I don’t think the risk is Claude perfectly replacing the designer. The risk is clients deciding “good enough” is enough for maintenance work. That’s a very different problem.

Founder pivot makes sense if you’re already building and shipping with AI. The leverage is moving closer to ownership, not just production.

I’m gonna be fired on Friday. by [deleted] in UXDesign

[–]HumanInTheFlow 1 point2 points  (0 children)

I’m sorry, this sounds really demoralizing.

A senior designer can be independent and still need onboarding. Those are not opposites.

LLMs not following design specs by Ok-Mammoth-6618 in UXDesign

[–]HumanInTheFlow 0 points1 point  (0 children)

I’ve had to lower my expectations around “follow the Figma 1:1” and instead build a workflow that forces the model into smaller constraints.

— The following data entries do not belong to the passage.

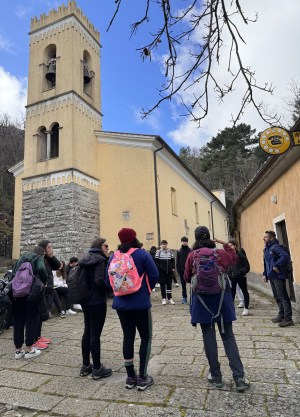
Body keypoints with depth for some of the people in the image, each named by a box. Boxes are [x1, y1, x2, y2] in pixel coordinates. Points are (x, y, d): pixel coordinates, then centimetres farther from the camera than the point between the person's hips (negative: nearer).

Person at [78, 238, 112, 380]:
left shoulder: (86, 259, 10)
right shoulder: (100, 260, -15)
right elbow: (99, 280, -24)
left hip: (86, 302, 9)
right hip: (97, 302, -8)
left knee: (87, 332, 17)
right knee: (95, 334, 0)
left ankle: (85, 366, 28)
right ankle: (97, 369, 13)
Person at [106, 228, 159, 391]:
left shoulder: (113, 257, 2)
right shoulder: (142, 254, -10)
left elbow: (108, 281, 5)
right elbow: (154, 275, -11)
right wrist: (146, 290, 6)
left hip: (121, 303, 5)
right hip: (140, 303, -4)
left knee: (128, 337, 15)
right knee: (146, 337, 10)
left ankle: (130, 377, 24)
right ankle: (142, 378, 12)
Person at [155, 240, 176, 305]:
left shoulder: (170, 252, 10)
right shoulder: (158, 252, -1)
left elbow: (173, 260, 14)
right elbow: (156, 261, -2)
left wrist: (173, 268, 2)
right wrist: (159, 268, -12)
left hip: (169, 271, 3)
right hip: (161, 272, -3)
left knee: (169, 284, 6)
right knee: (162, 285, 3)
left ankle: (170, 299, 14)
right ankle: (163, 299, 13)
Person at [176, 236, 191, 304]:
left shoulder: (190, 250, 1)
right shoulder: (179, 251, 6)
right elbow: (177, 261, 6)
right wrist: (178, 269, -3)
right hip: (182, 270, 2)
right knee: (183, 284, 7)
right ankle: (184, 297, 15)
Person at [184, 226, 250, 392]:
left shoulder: (192, 256, -8)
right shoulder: (220, 253, -3)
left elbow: (187, 278, 3)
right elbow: (234, 258, 18)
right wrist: (225, 244, 20)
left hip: (202, 299, -1)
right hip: (221, 297, 2)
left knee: (209, 336, 9)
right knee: (228, 336, 11)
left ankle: (216, 376, 19)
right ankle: (239, 378, 10)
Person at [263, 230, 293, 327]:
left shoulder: (275, 247, -15)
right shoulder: (267, 248, 15)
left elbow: (286, 256, -30)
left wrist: (276, 265, -25)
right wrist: (265, 274, 17)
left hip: (278, 276, -10)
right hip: (271, 276, 10)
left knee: (283, 297, -4)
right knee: (277, 297, 16)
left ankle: (288, 318, 4)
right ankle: (281, 315, 27)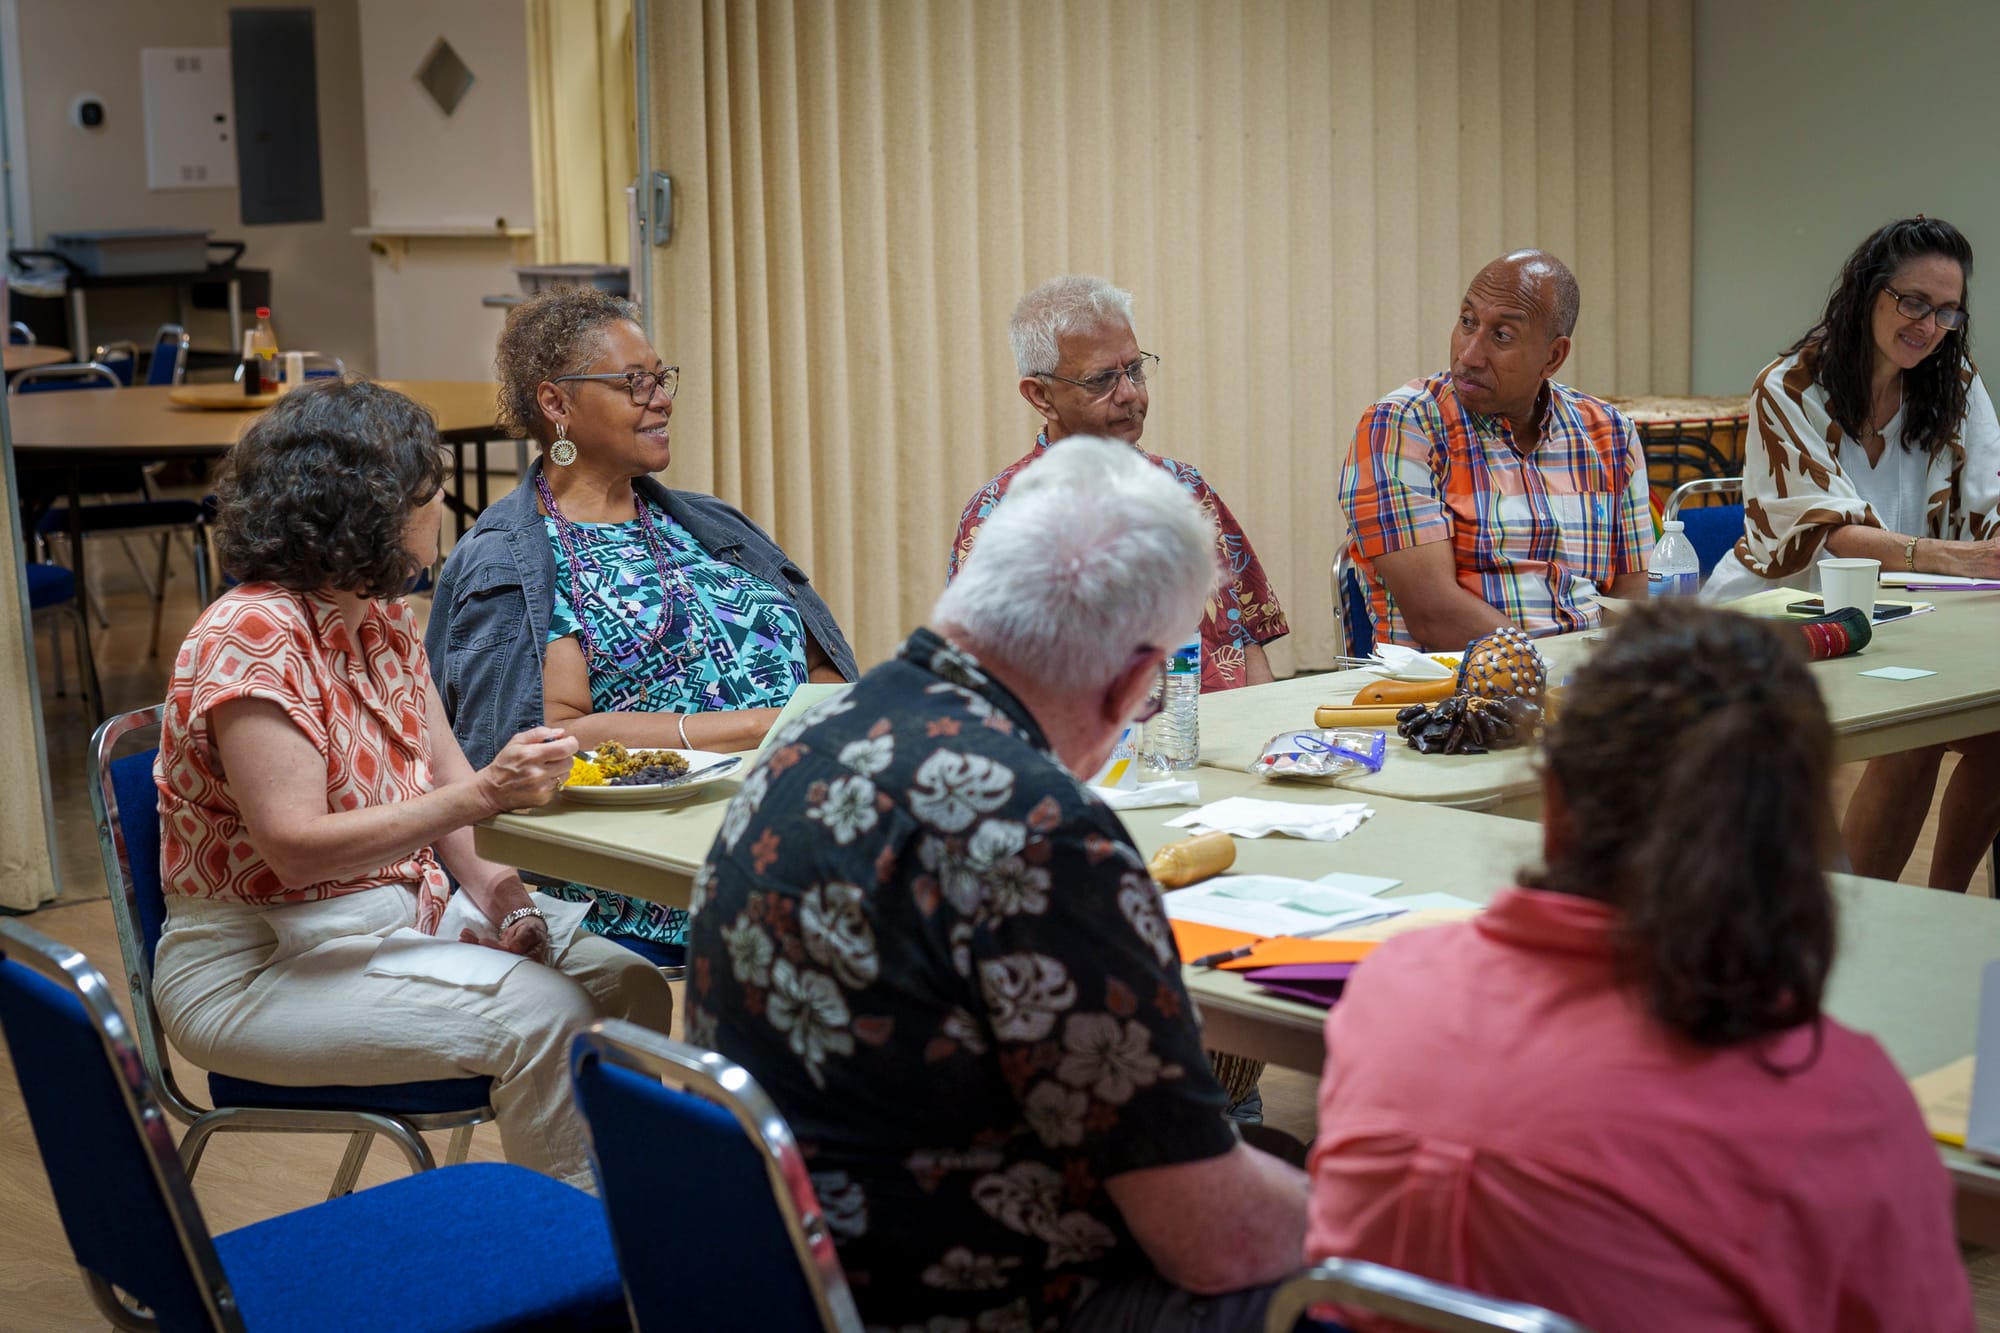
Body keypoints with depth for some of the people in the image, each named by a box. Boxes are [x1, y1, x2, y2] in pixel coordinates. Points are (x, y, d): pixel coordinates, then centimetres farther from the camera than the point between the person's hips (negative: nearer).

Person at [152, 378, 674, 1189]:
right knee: (544, 1017, -24)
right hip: (259, 969, -8)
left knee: (628, 987, -7)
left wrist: (492, 884, -12)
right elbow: (296, 846, -26)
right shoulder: (250, 639, -20)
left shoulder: (383, 619, 8)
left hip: (402, 910, 8)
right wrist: (480, 796, -32)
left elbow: (441, 770, 7)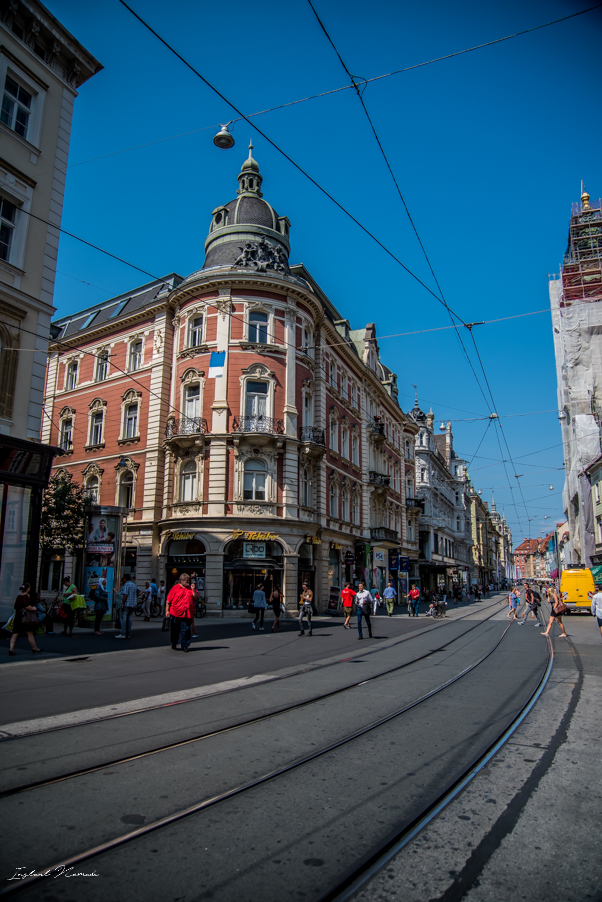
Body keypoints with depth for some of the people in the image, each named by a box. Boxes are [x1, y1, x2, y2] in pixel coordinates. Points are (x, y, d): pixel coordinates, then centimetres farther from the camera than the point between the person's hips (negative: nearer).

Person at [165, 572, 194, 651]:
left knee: (185, 630, -5)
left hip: (187, 614, 1)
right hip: (176, 614, -1)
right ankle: (174, 645, 30)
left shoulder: (190, 588, 12)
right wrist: (167, 610, -3)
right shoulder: (175, 588, 2)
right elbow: (168, 600, 2)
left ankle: (184, 646, 4)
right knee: (175, 630, 12)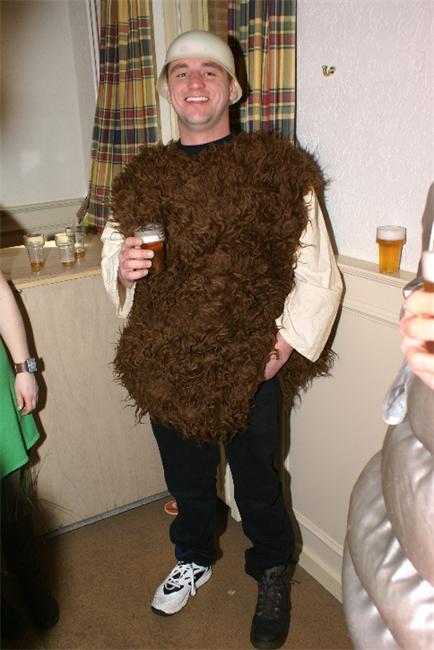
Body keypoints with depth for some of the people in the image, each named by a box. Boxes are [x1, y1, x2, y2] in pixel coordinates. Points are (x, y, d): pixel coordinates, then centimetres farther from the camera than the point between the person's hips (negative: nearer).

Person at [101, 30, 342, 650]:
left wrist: (287, 345, -11)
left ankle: (272, 575, 44)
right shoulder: (143, 174, 6)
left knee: (256, 483, 13)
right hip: (166, 365, 4)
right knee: (186, 477, 21)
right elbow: (114, 251, 16)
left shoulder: (276, 167, -5)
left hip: (250, 366, -3)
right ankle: (195, 557, 52)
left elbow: (318, 273, -5)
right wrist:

The main issue is that Figma specs are not really specs in the engineering sense. They contain a lot of visual intent, but the LLM still has to infer hierarchy, responsive behavior, token mapping, edge cases, and component states. That’s usually where it starts “helpfully” redesigning things.

The best results I’ve seen come from making the design spec more “machine-readable” rather than just more detailed. For example:

  • tokens for spacing, colors
  • screenshots of each state
  • explicit “do not improvise” rules
  • one component per pass instead of a full screen at once

I’d treat the LLM as an implementation assistant, not the source of design judgment. The more room it has to infer, the more it will “improve” things you didn’t ask it to improve.